Top of PAGE EXCERPT
Security News > 2021 > February > Chrome zero-day browser bug found – patch now!
Google, whose Project Zero bug-hunting team is often surprisingly vocal when describing and discussing software vulnerabilities, has taken a very quiet approach to a just-patched bug in its Chrome browser.
The phrase "Exploit exists in the wild" is shorthand for "The crooks found this vulnerability before we did and are already using it in real-life attacks".
Crooks with access to a reliable browser RCE exploit - for example, one that can be triggered by a deliberately booby-trapped image file or a purposefully malformed HTML document - have a powerful and treacherous way of injecting unauthorised program code into your browser.
By simply luring you to a web page that contains a suitably booby-trapped exploit file, the crooks can trick your browser into downloading, processing, and choking on, their exploit.
Once the crooks get that far, you have to assume that they can pull off a variety of additional attacks, such as reading private browser data, including authentication cookies; snooping on your browsing activity; modifying the pages served up by other websites; and implanting malware that will keep on running even after you exit the subverted browser process.
In this case, we're assuming that the exploit is triggered using booby-trapped JavaScript files, given that the buffer overflow bug exists in V8, which is the name of the JavaScript processing code used by Chrome and Chromium-based browsers.
Bottom of PAGE EXCERPT
§ **WHAT THE TASK REQUIRES**:
Copy out the part of the Chrome zero-day article that opens with the words containing "Once the crooks" and closes with "subverted browser process.".
Top of DATA EXTRACTS
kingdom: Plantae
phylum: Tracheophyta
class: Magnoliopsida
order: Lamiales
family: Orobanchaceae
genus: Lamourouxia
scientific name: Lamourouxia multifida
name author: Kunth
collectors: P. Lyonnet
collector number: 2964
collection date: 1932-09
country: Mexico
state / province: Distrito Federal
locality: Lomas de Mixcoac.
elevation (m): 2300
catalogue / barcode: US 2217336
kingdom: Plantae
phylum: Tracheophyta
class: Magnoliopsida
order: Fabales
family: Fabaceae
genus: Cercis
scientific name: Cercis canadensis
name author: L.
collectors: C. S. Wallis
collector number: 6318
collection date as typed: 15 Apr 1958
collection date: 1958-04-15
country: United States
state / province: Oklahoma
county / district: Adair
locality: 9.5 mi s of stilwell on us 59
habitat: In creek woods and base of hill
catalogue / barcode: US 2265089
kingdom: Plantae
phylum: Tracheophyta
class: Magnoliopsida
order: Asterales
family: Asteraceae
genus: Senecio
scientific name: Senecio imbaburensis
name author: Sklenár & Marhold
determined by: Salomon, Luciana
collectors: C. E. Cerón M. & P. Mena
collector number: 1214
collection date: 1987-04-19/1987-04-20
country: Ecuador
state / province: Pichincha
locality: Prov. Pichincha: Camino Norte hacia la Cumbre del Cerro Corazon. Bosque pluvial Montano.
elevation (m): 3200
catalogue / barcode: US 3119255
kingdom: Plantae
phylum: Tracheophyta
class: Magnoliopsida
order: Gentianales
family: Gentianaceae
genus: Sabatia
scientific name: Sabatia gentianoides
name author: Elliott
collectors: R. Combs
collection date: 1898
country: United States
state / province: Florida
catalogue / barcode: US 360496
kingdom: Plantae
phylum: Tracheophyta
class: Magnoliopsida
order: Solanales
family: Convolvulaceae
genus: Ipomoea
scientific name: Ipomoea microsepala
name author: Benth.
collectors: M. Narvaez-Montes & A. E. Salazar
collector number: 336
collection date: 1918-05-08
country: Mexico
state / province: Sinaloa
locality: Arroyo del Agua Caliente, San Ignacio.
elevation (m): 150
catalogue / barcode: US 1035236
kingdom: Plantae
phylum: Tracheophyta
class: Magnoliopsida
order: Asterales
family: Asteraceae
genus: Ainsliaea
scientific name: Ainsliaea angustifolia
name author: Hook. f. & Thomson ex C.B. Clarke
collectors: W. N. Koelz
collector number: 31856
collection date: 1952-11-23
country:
Bottom of DATA EXTRACTS
§ **WRITTEN ANSWER**:
Once the crooks get that far, you have to assume that they can pull off a variety of additional attacks, such as reading private browser data, including authentication cookies; snooping on your browsing activity; modifying the pages served up by other websites; and implanting malware that will keep on running even after you exit the subverted browser process.